Augmenting Creative Reflection: AI Assisted Interfaces for Organizing & Visualizing Inspiration

Exploring how digital tools can better support reflection during creative exploration and discover hidden connections.

Timeline:

2025 Fall - present

(ongoing)

Tools:

Figma,

CSS/HTML,

Adobe CC

Collaborators:

Amy Choi,

Bilge Kosem Ilhan,

Jodie Yang

My Role: UX researcher & Designer

Conducted user research and designed the system concept and interactions alongside the team. Translated our vision into an interactive HTML/CSS prototype demonstrating the tagging feature and home layout.

Core Problem Space

Creative practitioners frequently gather diverse inspirational content, but:

Materials become scattered across many platforms 

Collections grow rapidly and become hard to revisit and recall

The meaning behind why something was saved often fades over time.

Current tools support storage but not sensemaking

Many AI tools shortcut creativity with instant outputs

We explored a more supportive role for AI that scaffolds creativity and reflection. We designed a system that: 

  • Encourages reflective tagging at the moment of collection 

  • Interprets formal, emotional, and conceptual language

  • Organizes materials into interconnected visual networks 

  • Surface hidden patterns and relationships

  • Preserves creative ownership

Research & Discovery

R1: How can we encourage people to describe inspirational content in ways that can reveal useful creative connections that people might otherwise miss?

R2: In what ways can AI structure and visualize inspiration to provide interconnected mapping of knowledge for easier retrieval and reflection?

Literature review



Interview



Wizard of oz experiments 

Fragmented Inspiration Ecosystems:

Users’ current ways of collecting inspiration are decentralized and spread across 3-5+ different platforms, making materials hard to maintain and revisit.

“ Everything’s everywhere. I keep hoping I’ll go back and sort it all someday.”

→ Need centralized system with cross-platform import capabilities 

Dual collection modes:

Intentional/project-driven vs. spontaneous/curiosity-driven.

→  system must accommodate both structures and exploratory workflows 

Tagging as reflection & friction:

Tagging encourages deeper thinking about content significance and relevance, but feels constraining (vocabulary) or effortful.

“It’s easier to just talk in sentences.”

→ Support conversational and flexible language, offer AI suggestions after user’s initial input 

Clustering Tension (insight vs. agency):

Manual clustering supports personal meaning making and meaningful organization. AI-assisted clustering provides new perspectives but can override user logic. 

"If I could use AI-generated buckets across everything, I’d stop changing folders."

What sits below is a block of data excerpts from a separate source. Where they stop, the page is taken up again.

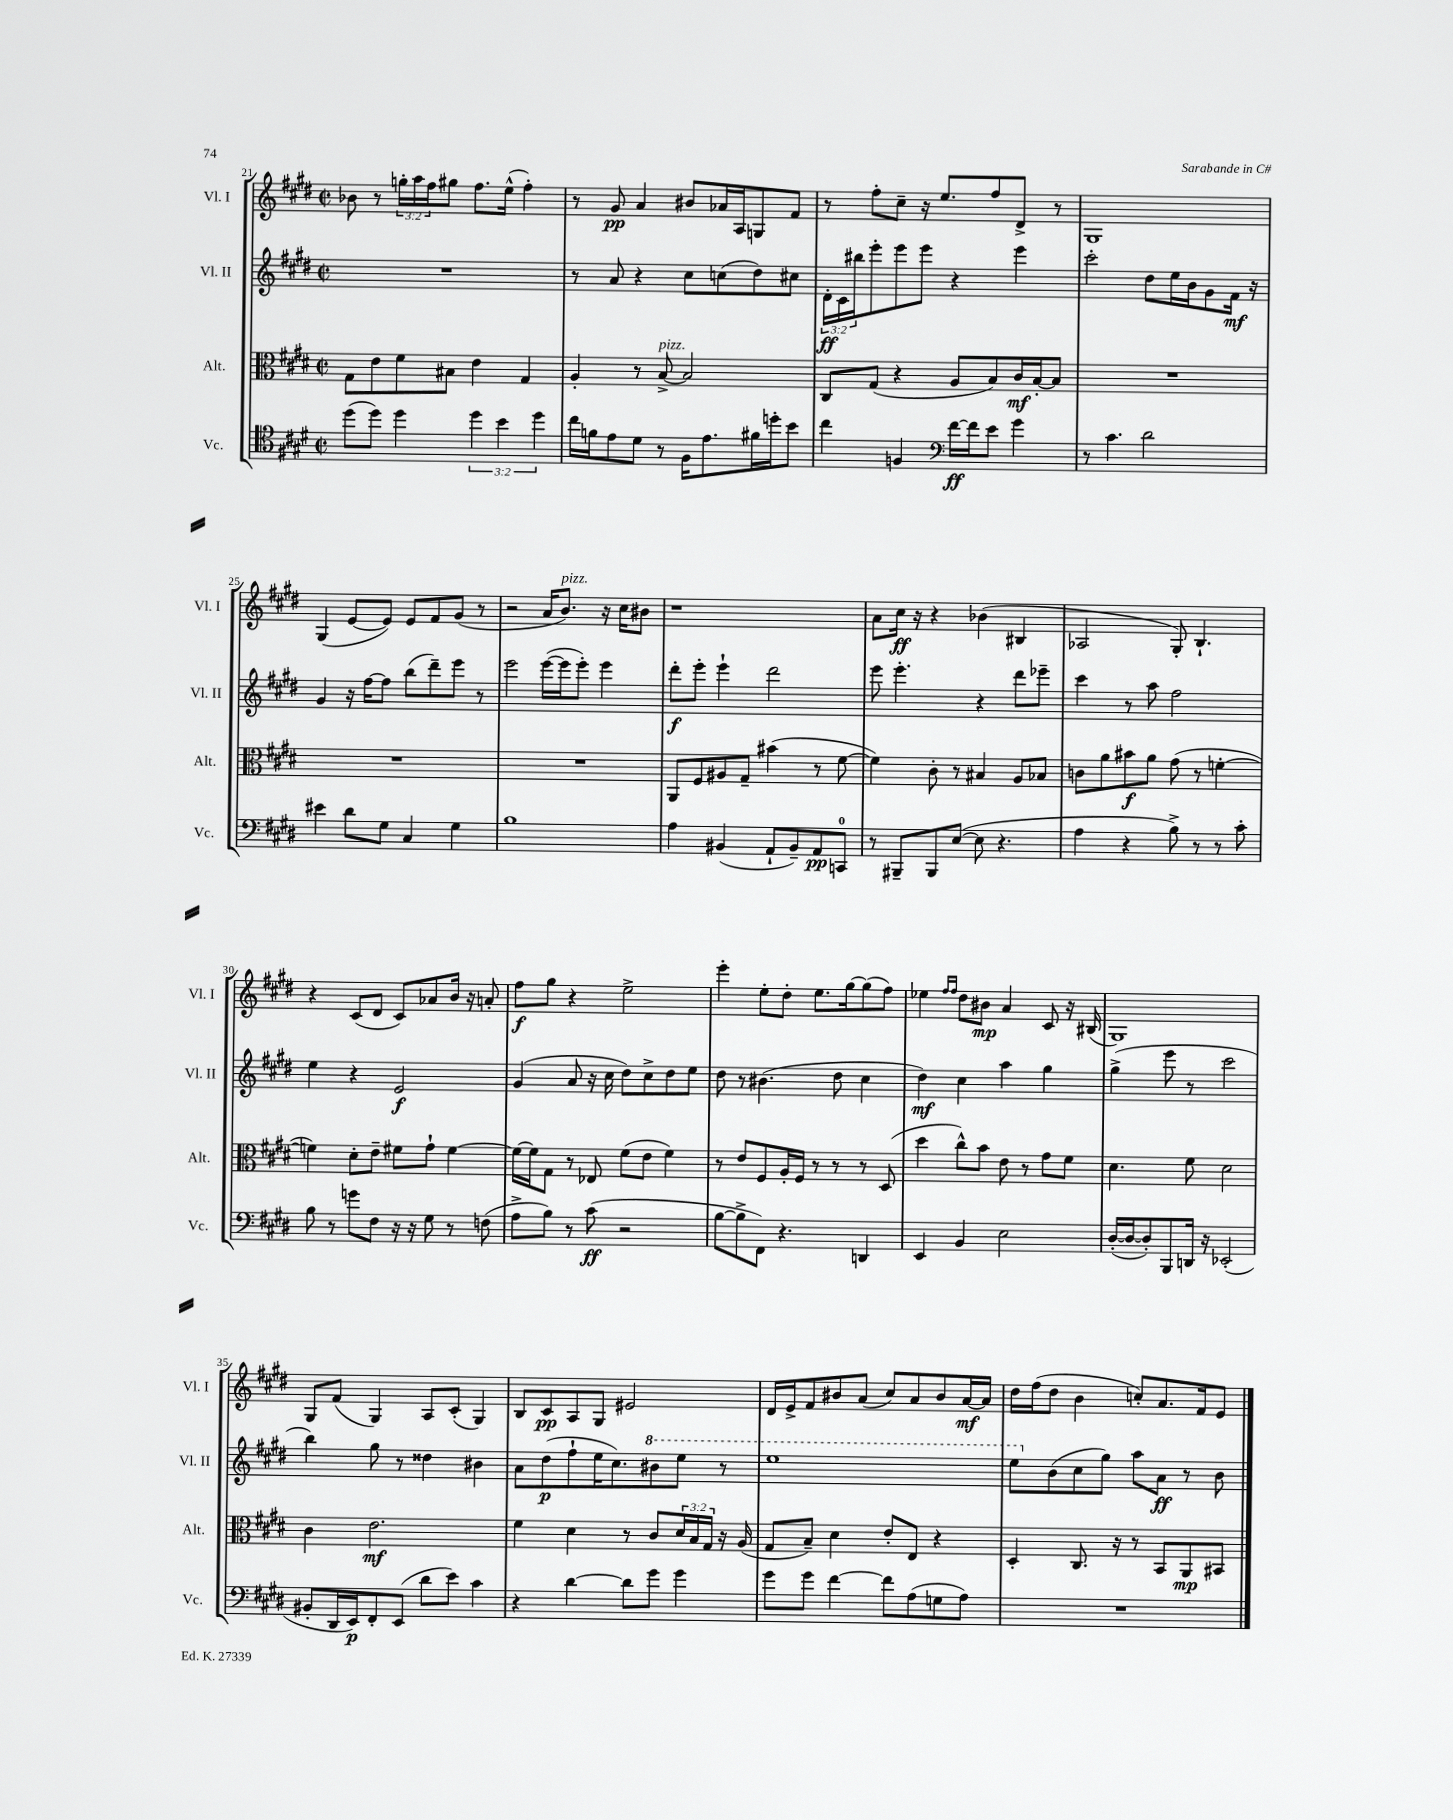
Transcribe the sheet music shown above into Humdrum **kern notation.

**kern	**kern	**kern	**kern
*staff4	*staff3	*staff2	*staff1
*clefC4	*clefC3	*clefG2	*clefG2
*k[f#c#g#d#]	*k[f#c#g#d#]	*k[f#c#g#d#]	*k[f#c#g#d#]
*M2/2	*M2/2	*M2/2	*M2/2
*met(c|)	*met(c|)	*met(c|)	*met(c|)
(8dd#	8G#	1r	8b-
8dd#)	8e	.	8r
4dd#	8f#	.	24gg'
.	.	.	24aa
.	.	.	24ff#
.	8B#	.	8gg#
6dd#	4e	.	8.ff#
6b	.	.	.
.	.	.	(16ee^^
.	4G#	.	4ff#')
6dd#	.	.	.
=	=	=	=
16cc#	4A'	8r	8r
16f	.	.	.
8e	.	8a	8g#
8d#	8r	4r	4a
8r	[8B^	.	.
16F#	2B]	8cc#	8b#
8.e	.	.	.
.	.	(8cc	16a-
.	.	.	16A
16f#	.	8dd#)	8G
16dd'	.	.	.
8b	.	8cc#	8f#
=	=	=	=
4cc#	8C#	24d#'	8r
.	.	24c#	.
.	.	24bb#	.
.	(8G#	8eee'	8ff#'
4F	4r	8eee	8cc#~
.	.	8eee	16r
.	.	.	8.ee
*clefF4	*	*	*
[16f#	8A	4r	.
16f#]	.	.	.
8e	8B)	.	8ff#
4g#	16c#	4eee	8d#^
.	[16B'	.	.
.	8B]	.	8r
=	=	=	=
8r	1r	2ccc#'	1G#
4.c#	.	.	.
2d#	.	8dd#	.
.	.	16ee	.
.	.	16b	.
.	.	8g#	.
.	.	16f#	.
.	.	16r	.
=	=	=	=
4e#	1r	4g#	(4G#
8d#	.	16r	[8e
.	.	[16ff#	.
8G#	.	8ff#]	8e])
4C#	.	(8bb	8e
.	.	8ddd#~)	8f#
4G#	.	8eee	(8g#
.	.	8r	8r
=	=	=	=
1B	1r	2eee	2r
.	.	([16eee	16a
.	.	16eee]	8.b)
.	.	8eee')	.
.	.	4eee	16r
.	.	.	16cc#
.	.	.	8b#
=	=	=	=
4A	8AA	8ddd#'	1r
.	8F#	8eee'	.
(4BB#	8A#	4eee`	.
.	8G#~	.	.
8AA`	(4b#	2ddd#	.
8BB#~)	.	.	.
8AA	8r	.	.
8CC	[8f#	.	.
=	=	=	=
8r	4f#])	8eee	8a
8BBB#~	.	4.eee'	16cc#
.	.	.	16r
8BBB#	8c#'	.	4r
([8E	8r	.	.
8E]	4B#	4r	(4b-
4.r	.	.	.
.	8A	8ddd#	4B#
.	8B-	8eee-~	.
=	=	=	=
4A	8c	4ccc#	2A-
.	8a	.	.
4r	8b#	8r	.
.	8a	8aa	.
8B^)	(8g#	2ff#	8G#')
8r	8r	.	4.B`
8r	[4f'	.	.
8c#'	.	.	.
=	=	=	=
8B	4f])	4ee	4r
8r	.	.	.
8g	8d#'	4r	(8c#
8F#	8e~	.	8d#
16r	8f#	2e	8c#)
16r	.	.	.
8G#	8g#`	.	8a-
8r	[4f#	.	16b
.	.	.	16r
(8F	.	.	8a'
=	=	=	=
8A^	16f#_	(4g#	8ff#
.	16f#]	.	.
8B)	8G#	.	8gg#
8r	8r	8a	4r
(8c#	8E-	16r	.
.	.	16cc#	.
2r	(8f#	8dd#)	2ee^
.	8e	8cc#^	.
.	4f#)	8dd#	.
.	.	8ee	.
=	=	=	=
[8B	8r	8dd#	4eee'
8B^]	8e	8r	.
8FF#)	8F#	(4.b#	8ee'
4.r	16A'	.	8dd#'
.	16F#	.	.
.	8r	.	8.ee
.	8r	8dd#	.
.	.	.	[16gg#
4DD	8r	4cc#	(8gg#]
.	(8D#	.	8ff#)
=	=	=	=
4EE	4dd#	4dd#)	4ee-
.	.	.	16qqff#
.	.	.	16qqff#
4BB	8cc#^^)	4cc#	8dd#
.	8b	.	8b#
2E	8e	4aa	4a
.	8r	.	.
.	8g#	4gg#	8c#
.	8f#	.	16r
.	.	.	(16B#
=	=	=	=
([16D#'	4.d#	(4gg#^	1G#)
16D#_	.	.	.
8D#'])	.	.	.
8BBB	.	8eee	.
16DD	8f#	8r	.
16r	.	.	.
(2EE-'	2d#	2ccc#	.
=	=	=	=
8BB#'	4c#	4bb)	8G#
16DD#	.	.	(8f#
16EE)	.	.	.
8FF#'	2.e	8gg#	4G#)
(8EE	.	8r	.
8d#	.	4dd##	8A
8e)	.	.	(8c#'
4c#	.	4b#	4G#)
=	=	=	=
4r	4f#	8a	8B
.	.	(8dd#	8c#
[4d#	4d#	8ff#`	8A
.	.	16ee	8G#
.	.	8.cc#)	.
8d#]	8r	.	2e#
8g#	8c#	8bb#	.
4g#	24d#	8eee	.
.	24B	.	.
.	24G#	.	.
.	16r	8r	.
.	(16A	.	.
=	=	=	=
8g#	8G#	1eee	16d#
.	.	.	16e^
8g#	8B~)	.	8f#
[4f#	4d#	.	8b#
.	.	.	(8a
8f#]	8e'	.	8cc#)
(8A	8E	.	8a
8G	4r	.	8b#
8A)	.	.	[16a
.	.	.	16a]
=	=	=	=
1r	4D#'	8eee	16dd#
.	.	.	(16ff#
.	.	(8b	8dd#
.	8.C#	8cc#	4b
.	.	8gg#)	.
.	16r	.	.
.	8r	8aa	8cc')
.	8BB	8a	8.a
.	8AA	8r	.
.	.	.	16f#
.	8BB#	8b	8e
==	==	==	==
*-	*-	*-	*-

"No... I wouldn’t have grouped them like this."

→ Enable fluid, editable clustering where users can accept, modify, or reject AI suggestions

Users want supportive AI:

Participants valued AI that interprets and suggests, but want final control.

→ Design for balanced agency 

Design Principles

From our research, we developed six emergent design principles: 

Reflective Tagging:

Prompts metacognition, not administrative tagging

Conversational Input:

Accepts natural language, flexible input (not rigid labels/keywords)

Fluid Clustering:

 Items can belong to multiple groups, editable, real-time feedback

Multi-Dimensional Understanding:

AI interprets across formal, affective, and conceptual layers

Balanced Agency:

AI suggests, user decides

Anti-fixation:

Preserve open exploration, avoid locking users into rigid categories

The System

*Note: This initial iteration was scoped to fit a single semester. We prioritize foundational interactions  with plans to expand advanced search, clustering, collaboration, and multimodal input in subsequent phases.

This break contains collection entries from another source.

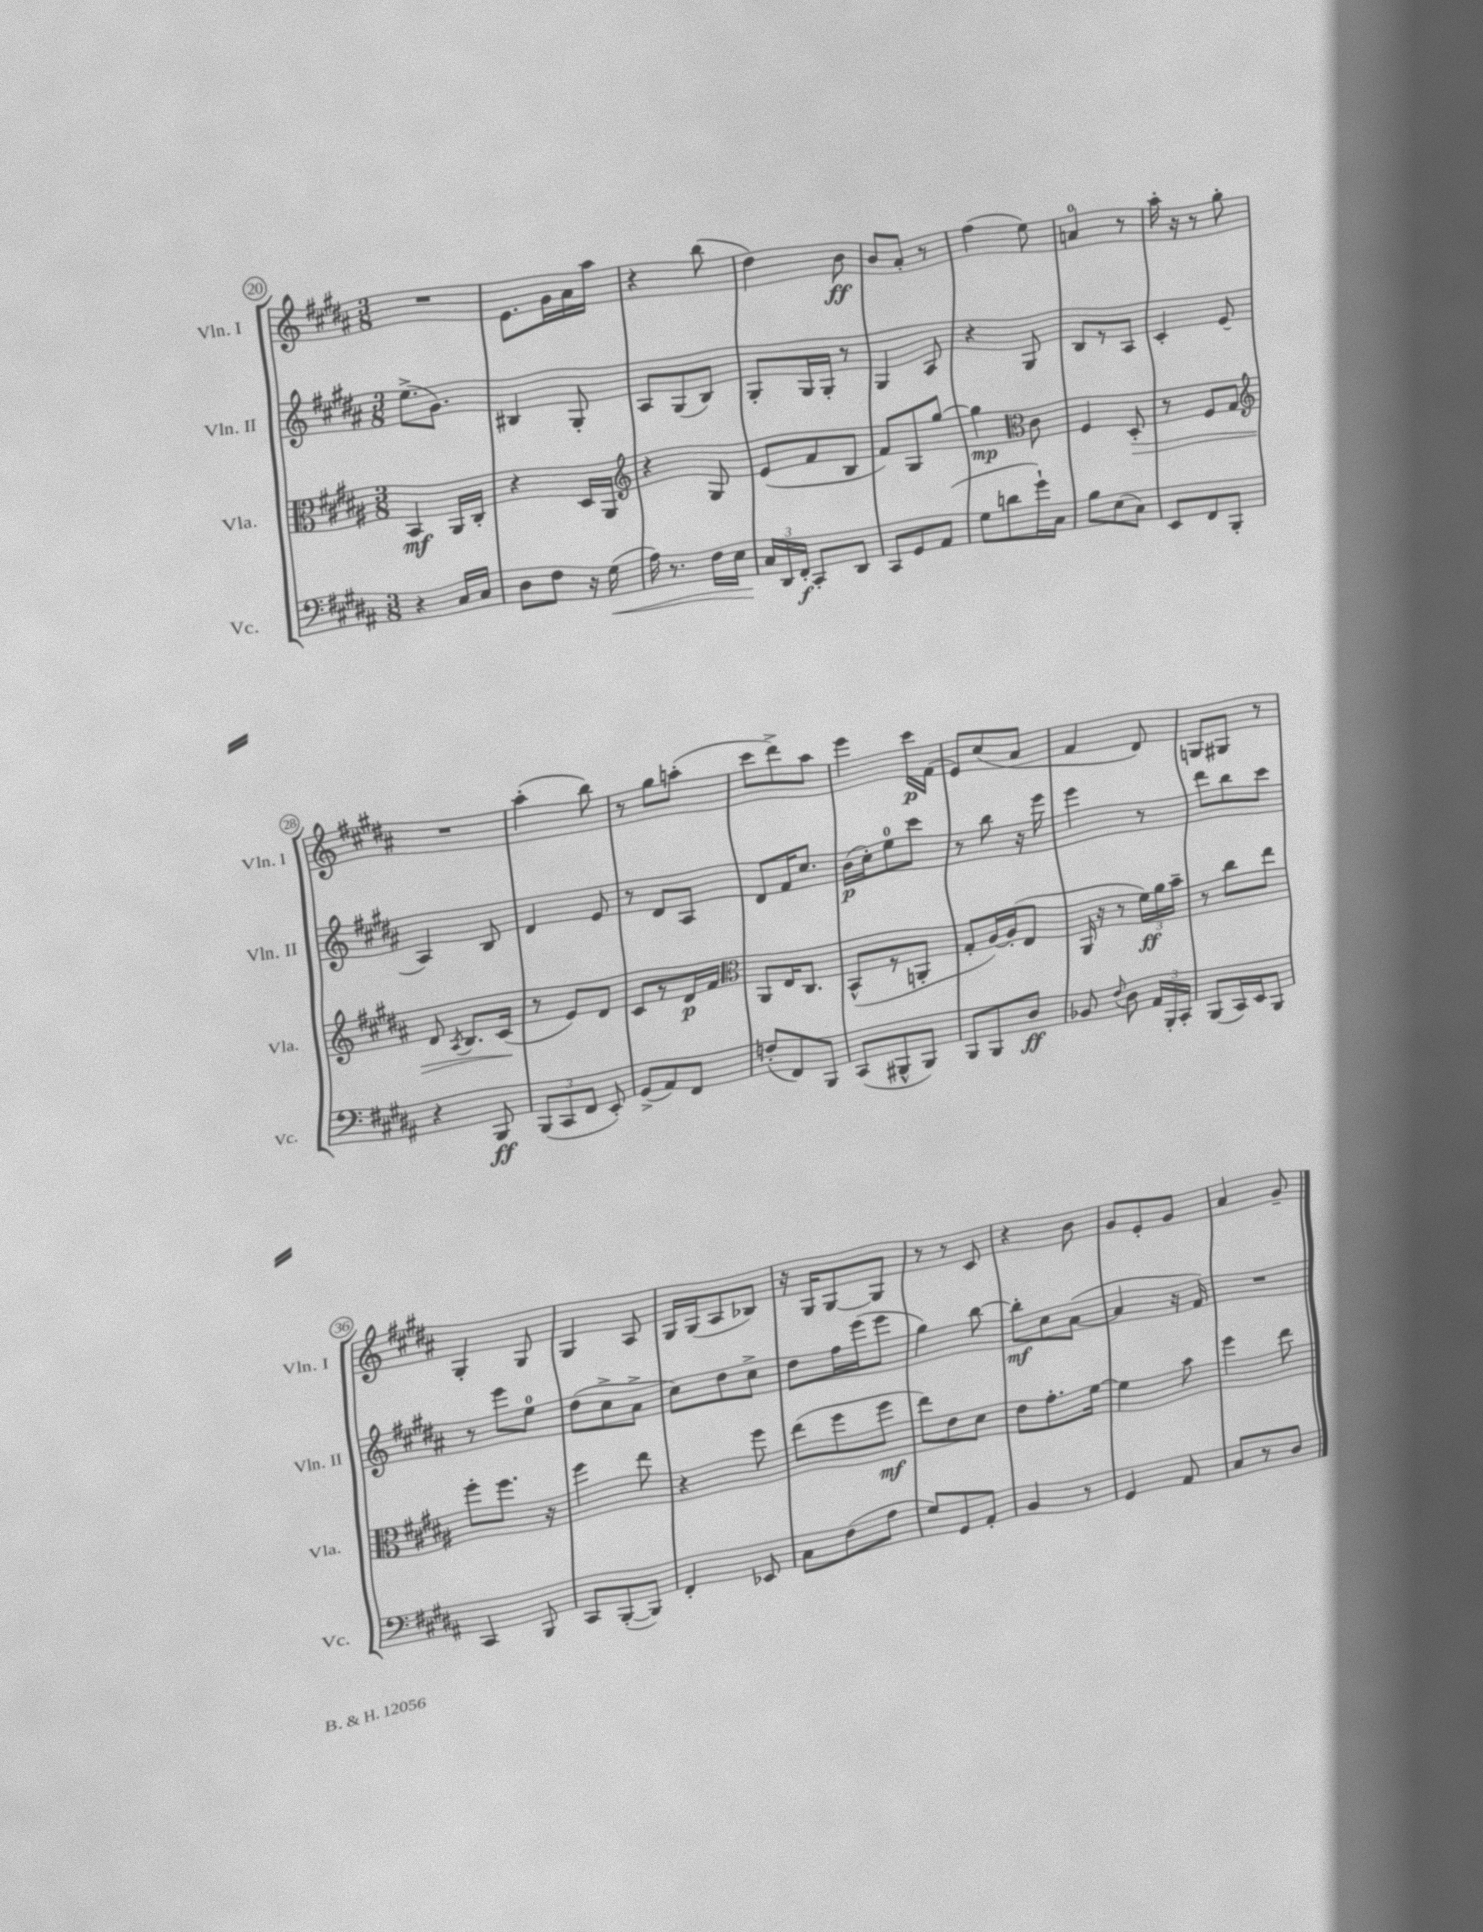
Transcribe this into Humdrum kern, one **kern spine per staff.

**kern	**kern	**kern	**kern
*staff4	*staff3	*staff2	*staff1
*clefF4	*clefC3	*clefG2	*clefG2
*k[f#c#g#d#a#]	*k[f#c#g#d#a#]	*k[f#c#g#d#a#]	*k[f#c#g#d#a#]
*M3/8	*M3/8	*M3/8	*M3/8
4r	4BB	(8.ee^	4.r
.	.	8.g#)	.
16C#	16AA#	.	.
16C#	16C#'	.	.
=	=	=	=
8D#	4r	4B#	8.e
8F#	.	.	.
.	.	.	16g#
16r	16D#	8G#'	16a#
(16G#	16AA#	.	16aa#
=	=	=	=
*	*clefG2	*	*
16A#)	4r	8A#	4r
8.r	.	.	.
.	.	(8G#	.
16F#	8G#	8B)	(8bb
16E	.	.	.
=	=	=	=
24C#	(8e	8G#'	4dd#)
24DD#	.	.	.
24FF#'	.	.	.
8CC#'	8f#	16G#	.
.	.	16G#'	.
8DD#	8B	8r	8b
=	=	=	=
8CC#	8f#)	4G#	8b
8GG#	8G#	.	8a#'
(8AA#	[8gg#	8A#	8r
=	=	=	=
8G#	4gg#]	4r	(4ff#
8d	.	.	.
*	*clefC3	*	*
16g#`)	8c#	8G#	8ee)
16C#	.	.	.
=	=	=	=
8B	4F#	8B	4a
(8E	.	8r	.
8C#)	8D#'	8A#	8r
=	=	=	=
8EE	8r	4c#'	16aa#'
.	.	.	16r
8FF#	8F#	.	8r
8BBB'	8G#	(8e	8gg#'
=	=	=	=
*	*clefG2	*	*
4r	8d#	4A#)	4.r
.	8qA#	.	.
.	8.B	.	.
8BBB	.	8B	.
.	(16c#	.	.
=	=	=	=
(12BBB	8r	4d#	(4aa#'
12CC#	.	.	.
.	8e)	.	.
12FF#	.	.	.
8EE')	8d#	8e	8bb)
=	=	=	=
(8GG#^	8c#	8r	8r
8AA#)	8r	8d#	8gg#
8FF#	16d#	8A#	(8aa'
.	16f#	.	.
=	=	=	=
*	*clefC3	*	*
(8F'	8AA#	8d#	8ccc#
8FF#)	16E	16f#	8ddd#^)
.	8.C#	8.cc#	.
8BBB	.	.	8aa#
=	=	=	=
(8CC#	(8BB^^	(16b	4eee
.	.	16cc#')	.
8BBB#^^	8r	8ee	.
8BBB#)	8AA'	8ccc#	16ccc#
.	.	.	(16f#
=	=	=	=
8BBB	8G#'	8r	8e)
8BBB	[16A#)	8bb	(8cc#
.	(16A#']	.	.
8D#	8E	16r	8a#
.	.	16eee	.
=	=	=	=
8BB-	16AA#	4eee	4f#
.	16r	.	.
8qqF#	.	.	.
8D#	8r	.	.
24AA#	24f#)	8r	8d#)
24BBB'	24a#	.	.
24CC#'	24b~	.	.
=	=	=	=
(8BBB	8r	8ddd#	8G
16CC#)	8cc#	8bb	8G#
16EE	.	.	.
8BBB	8ee	8ccc#	8r
=	=	=	=
4CC#	8ff#'	8r	4G#'
.	8.ff#	8eee	.
8BBB	.	8ee	8G#
.	16r	.	.
=	=	=	=
8CC#	4ff#	(8dd#	4G#
([8BBB'	.	8cc#^	.
8BBB])	8ee	8a#^	8A#
=	=	=	=
4FF#'	4r	8cc#)	16G#
.	.	.	(16G#
.	.	8dd#	8A#
8EE-	8ff#	8cc#^	8B-)
=	=	=	=
8C#	(8ee	8dd#	16r
.	.	.	16G#
(8F#	8ff#	16ff#	[8G#
.	.	(16eee	.
8A#	8ff#	8eee	8G#]
=	=	=	=
8G#)	8ee)	4gg#)	8r
8GG#	8e	.	8r
8AA#'	8d#	[8bb	8c#
=	=	=	=
4BB	8e	8bb']	4r
.	8.g#'	8cc#	.
8r	.	([8a#	8b
.	[16f#	.	.
=	=	=	=
4GG#	4f#]	4a#]	8g#
.	.	.	8e'
8AA#	8b	16r	8g#
.	.	16f#)	.
=	=	=	=
8C#	4ff#	4.r	4a#
8r	.	.	.
8D#	8ee	.	8g#~
==	==	==	==
*-	*-	*-	*-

On the homepage, users can zoom in and out to see their full collection. Hovering over and clicking on the image allows users to see tags attached at a glance.

When users upload a media, the system guides them through a two prompt tagging interface. Users can input custom tags, shuffle AI suggestions, or move freely between prompts. Tagged images appear in the home canvas with tags accessible on hover/click.